_Document extract_.
*** Begin section ***
Hot user shard	One MySQL shard at 100% CPU; profile timeline reads slow	Split the shard. Read replicas absorb spike in the meantime. Aim for <500 GB per shard.
Redis node failure	~1% of users see empty home timelines briefly	Redis cluster with replication; failover under 30 s. Cold-start rebuilds the ZSET from MySQL on demand.
Trending event (election, finals)	Write QPS spikes 10×; fan-out queue backs up	Auto-scale fan-out workers. Temporarily raise celebrity threshold to push more authors to lazy path. Defer ranking pass on the spike.
Region partition	Tweets posted in EU not visible in US for some users	Each region has its own MySQL primary; cross-region replication via Kafka. Tolerated lag in the seconds.
Search index corruption	Search returns missing results for a window	Replay the Kafka tweet topic into the rebuilding shard. SLO is "indexed within 30 s of post"; corruption recovery measured in hours not days.
Spam wave	Bot accounts post millions of tweets per minute	Pre-fan-out spam classifier in the tweet service. Suspect tweets bypass fan-out; held for review. Account-level rate limits at the API.

8 · Cost & SLOs

Line	Estimate	Note
Tweet + timeline services (2K pods)	~$80K/month	Stateless; auto-scaled
Fan-out workers (~500 pods)	~$20K/month	Bursty; sized for peak
MySQL (sharded, ~500 shards)	~$200K/month	Tweets + reply graph
Redis timeline tier (~1.5 TB across cluster)	~$80K/month	In-memory; the read path lives here
Graph store	~$60K/month	60B edges; sharded by follower
Search cluster (Earlybird-shape)	~$150K/month	7 days hot in RAM
Object storage + CDN (media)	~$500K/month	Bandwidth dominates; CDN absorbs ~95%
Kafka (multi-region)	~$80K/month	Tweet topic + fan-out + indexer + ranking

SLOs

Timeline read P99: 200 ms. Cache hit on Redis; cold reads slower but rare.
Tweet post P99: 1 s. Including media upload; fan-out is async.
Fan-out freshness P99: 5 s. Time from tweet posted to tweet visible in followers' timelines.
Search freshness P99: 30 s. Time from tweet posted to indexed.
Availability: 99.95%. ~22 minutes/month of allowable downtime, region-isolated.

9 · Trade-offs & "what would you change at 10×"

If…	Then…
10× users (2.5B DAU)	Region count grows from 4 to 10+. Timeline cache size becomes painful; consider per-region precompute with shorter retention (200 ids instead of 800).
Strict chronological order (no ranking)	Simpler architecture — the ZSET score is just timestamp. Engagement drops 20–30% in published research.
Realtime ranking (every read recomputes)	The ranking model has to run inline. Adds 30–50 ms to P99 timeline; lets you personalise on signals from the last second.
End-to-end encrypted DMs	Out of scope for tweets but the design is fundamentally different — encrypted at the device, server stores ciphertext only. Search becomes impossible without client-side indexes.
"Edit tweet" feature	Tweets become mutable. Fan-out workers re-emit edited versions; downstream caches need invalidation. Easier if you make edits a new tweet that displaces the old in the timeline.
"What would a more senior answer add?"	The trust + safety surface: spam classification on the tweet service hot path, the report-and-takedown pipeline, the misinformation flagging pipeline. Plus the data-engineering layer: a Kafka topic of every tweet, fanned out to data warehousing for analytics, search index, ranking model retraining. Treat the data pipeline as a first-class component, not an afterthought.
*** End section ***
Stored records:
*** Begin section ***
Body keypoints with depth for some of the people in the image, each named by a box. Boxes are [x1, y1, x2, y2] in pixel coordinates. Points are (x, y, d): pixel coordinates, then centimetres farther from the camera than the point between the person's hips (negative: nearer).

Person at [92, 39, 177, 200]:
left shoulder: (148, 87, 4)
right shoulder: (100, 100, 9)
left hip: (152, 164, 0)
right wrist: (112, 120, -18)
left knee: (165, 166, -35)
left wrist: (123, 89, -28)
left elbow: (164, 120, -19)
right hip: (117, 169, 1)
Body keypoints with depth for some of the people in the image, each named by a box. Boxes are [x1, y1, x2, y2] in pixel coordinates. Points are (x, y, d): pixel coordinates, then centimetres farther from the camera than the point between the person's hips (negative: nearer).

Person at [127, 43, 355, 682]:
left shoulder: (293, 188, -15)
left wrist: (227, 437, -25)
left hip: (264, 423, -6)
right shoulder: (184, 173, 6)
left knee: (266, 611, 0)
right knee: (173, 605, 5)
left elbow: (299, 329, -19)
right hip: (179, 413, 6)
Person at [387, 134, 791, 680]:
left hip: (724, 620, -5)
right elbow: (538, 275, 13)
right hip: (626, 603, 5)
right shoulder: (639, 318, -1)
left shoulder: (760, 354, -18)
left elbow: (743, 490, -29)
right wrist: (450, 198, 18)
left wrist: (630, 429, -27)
*** End section ***
*** Begin section ***
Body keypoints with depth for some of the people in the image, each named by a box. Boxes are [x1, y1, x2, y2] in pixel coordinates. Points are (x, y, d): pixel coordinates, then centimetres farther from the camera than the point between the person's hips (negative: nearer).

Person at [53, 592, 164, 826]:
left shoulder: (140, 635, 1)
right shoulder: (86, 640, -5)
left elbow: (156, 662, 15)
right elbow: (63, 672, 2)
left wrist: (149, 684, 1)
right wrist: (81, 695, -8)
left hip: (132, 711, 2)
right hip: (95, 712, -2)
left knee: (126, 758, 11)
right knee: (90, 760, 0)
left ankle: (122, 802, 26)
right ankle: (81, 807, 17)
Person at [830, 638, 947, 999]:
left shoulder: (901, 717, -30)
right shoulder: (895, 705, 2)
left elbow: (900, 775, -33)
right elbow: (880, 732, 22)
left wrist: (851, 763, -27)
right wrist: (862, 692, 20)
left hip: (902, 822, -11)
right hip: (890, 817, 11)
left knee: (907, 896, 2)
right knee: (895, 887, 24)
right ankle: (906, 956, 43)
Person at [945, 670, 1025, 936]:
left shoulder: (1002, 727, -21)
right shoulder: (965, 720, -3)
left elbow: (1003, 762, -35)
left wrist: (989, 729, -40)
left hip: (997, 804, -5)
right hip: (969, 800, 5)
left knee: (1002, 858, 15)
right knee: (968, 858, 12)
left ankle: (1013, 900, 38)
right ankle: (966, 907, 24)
*** End section ***
_Work instructions_.
• a. List the SLOs named under the "SLOs" heading of the timeline system design extract, each with its target value.
• b. In the records, take the lines from the line with "right knee: (895, 887, 24)" up to and including the line with "left ankle: (1013, 900, 38)". Substitute "knee joint" for "knee" and write those lines out with nothing else changed.
The text and the records are unrelated to each other.

_Answers to this exercise_.
• a.
Timeline read P99: 200 ms
Tweet post P99: 1 s
Fan-out freshness P99: 5 s
Search freshness P99: 30 s
Availability: 99.95%

• b.
right knee joint: (895, 887, 24)
right ankle: (906, 956, 43)
Person at [945, 670, 1025, 936]:
left shoulder: (1002, 727, -21)
right shoulder: (965, 720, -3)
left elbow: (1003, 762, -35)
left wrist: (989, 729, -40)
left hip: (997, 804, -5)
right hip: (969, 800, 5)
left knee joint: (1002, 858, 15)
right knee joint: (968, 858, 12)
left ankle: (1013, 900, 38)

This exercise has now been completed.